Where am I going wrong?

Code:

#include <iostream>
#include <boost/tokenizer.hpp>
#include <vector>
#include <string>
using namespace std;

int main()
{
   string s("ABC_,DEF,HIJ");
   typedef boost::char_separator<char> char_separator;
   typedef boost::tokenizer<char_separator> tokenizer;

   char_separator comma(",");
   tokenizer token(s, comma);
   tokenizer::iterator it;

   vector<const char*> cStrings;

   for(it = token.begin(); it != token.end(); it++)
   {
      //cout << (*it).c_str() << endl;
      cStrings.push_back((*it).c_str());
   }

   std::vector<const char*>::iterator iv;
   for(iv = cStrings.begin(); iv != cStrings.end(); iv++)
   {
      cout << *iv << endl;
   }
   return 0;
}

http://ideone.com/3tvnUs

EDIT: Solution with help of answers below: (PaulMcKenzie offers a neater solution using lists.)

#include <iostream>
#include <boost/tokenizer.hpp>
#include <vector>
#include <string>
using namespace std;

char* createCopy(std::string s, std::size_t bufferSize)
{
   char* value = new char[bufferSize];
   memcpy(value, s.c_str(), (bufferSize - 1));
   value[bufferSize - 1] = 0;
   return value;
}

int main()
{
   string s("ABC_,DEF,HIJ");
   typedef boost::char_separator<char> char_separator;
   typedef boost::tokenizer<char_separator> tokenizer;

   char_separator comma(",");
   tokenizer token(s, comma);
   tokenizer::iterator it;

   vector<const char*> cStrings;

   for(it = token.begin(); it != token.end(); it++)
   {
      //cout << it->c_str() << endl;
      cStrings.push_back(createCopy(it->c_str(),
                                      (it->length() + 1)));
   }

   std::vector<const char*>::iterator iv;
   for(iv = cStrings.begin(); iv != cStrings.end(); iv++)
   {
      cout << *iv << endl;
   }

   //delete allocations by new
   //...
   return 0;
}

Solution

  • Here's the thing: boost::tokenizer::iterator doesn't return you ownership of a copy of the string, but a refernce to an internal copy.

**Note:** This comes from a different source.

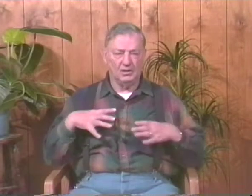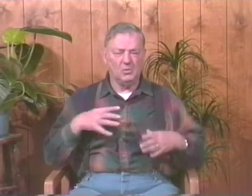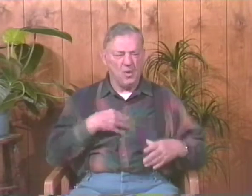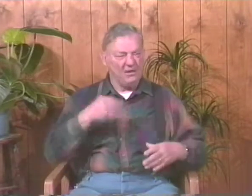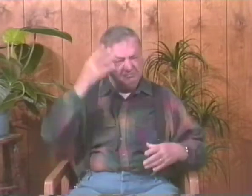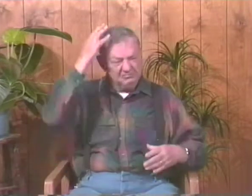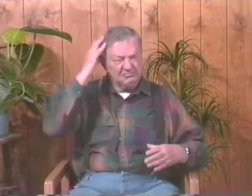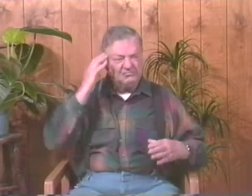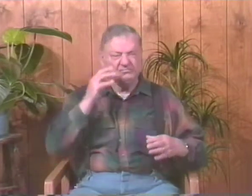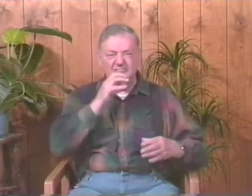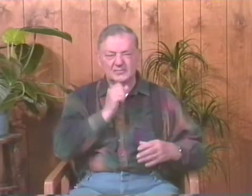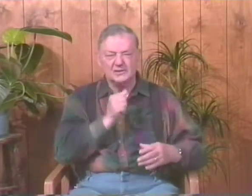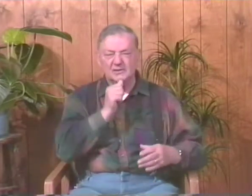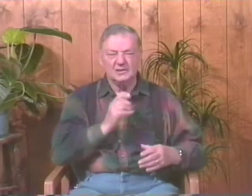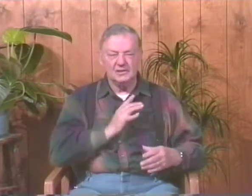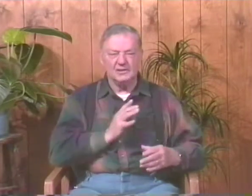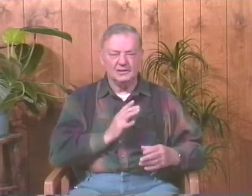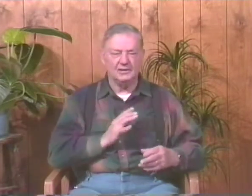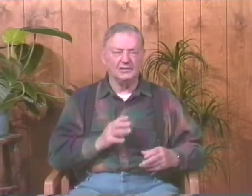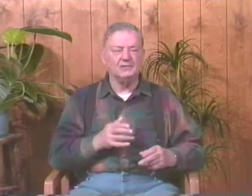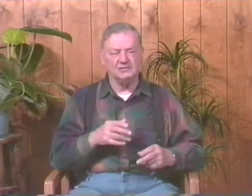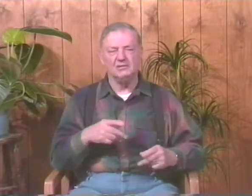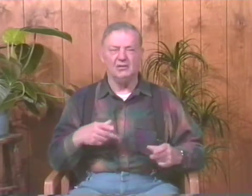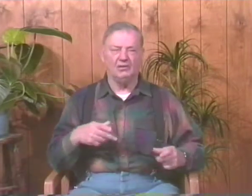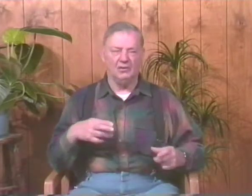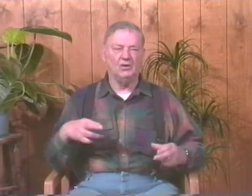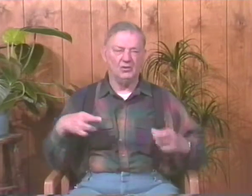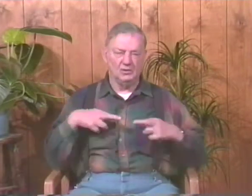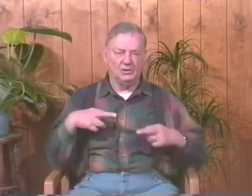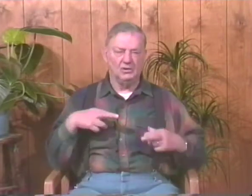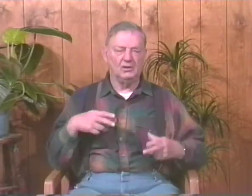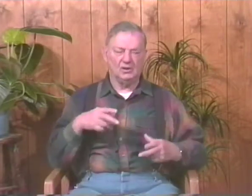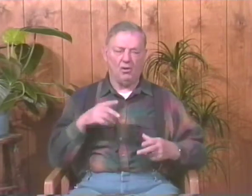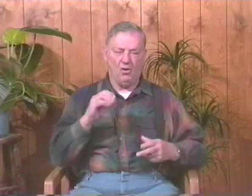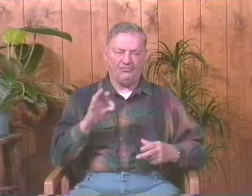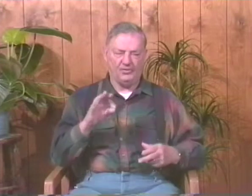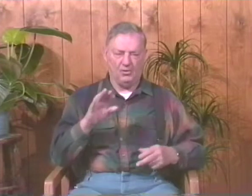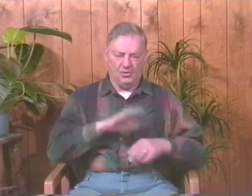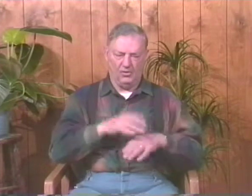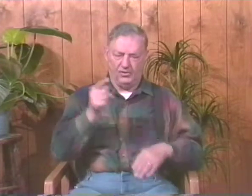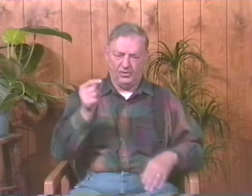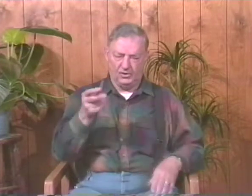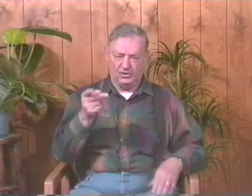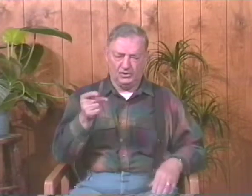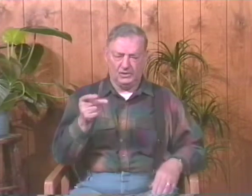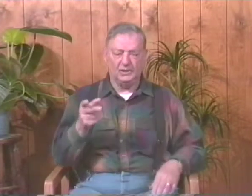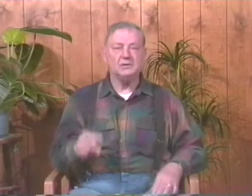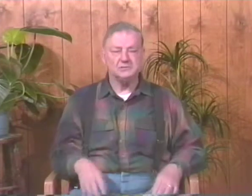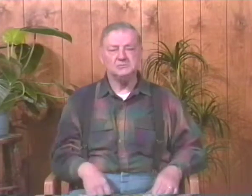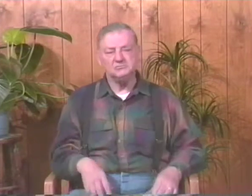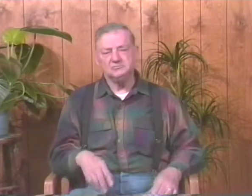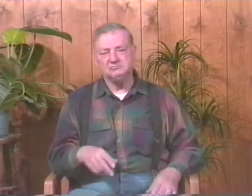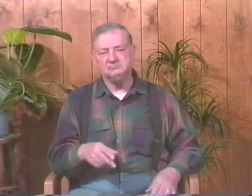this lady was older, and she had white hair. And she was off on Thursdays, I remember.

    For example, after running your code I get:

    HIJ
    HIJ
    HIJ
    

    the solution is to replace cStrings.push_back((*it).c_str()) with one of the following:

        char* c = new char[it->length() + 1];
        c[it->length()] = 0;
        cStrings.push_back(c);
        std::strncpy(c, it->c_str(), it->length());
    

    doesn't look pretty, but you probably won't get faster than that (at least if you want to use boost::tokenizer.

    other option is to totally replace boost::tokenizer with e.g. strtok - an example can be found here: C split a char array into different variables

    you can also use boost::algorithm::string::split, but then you might need to remap string to const char* later on.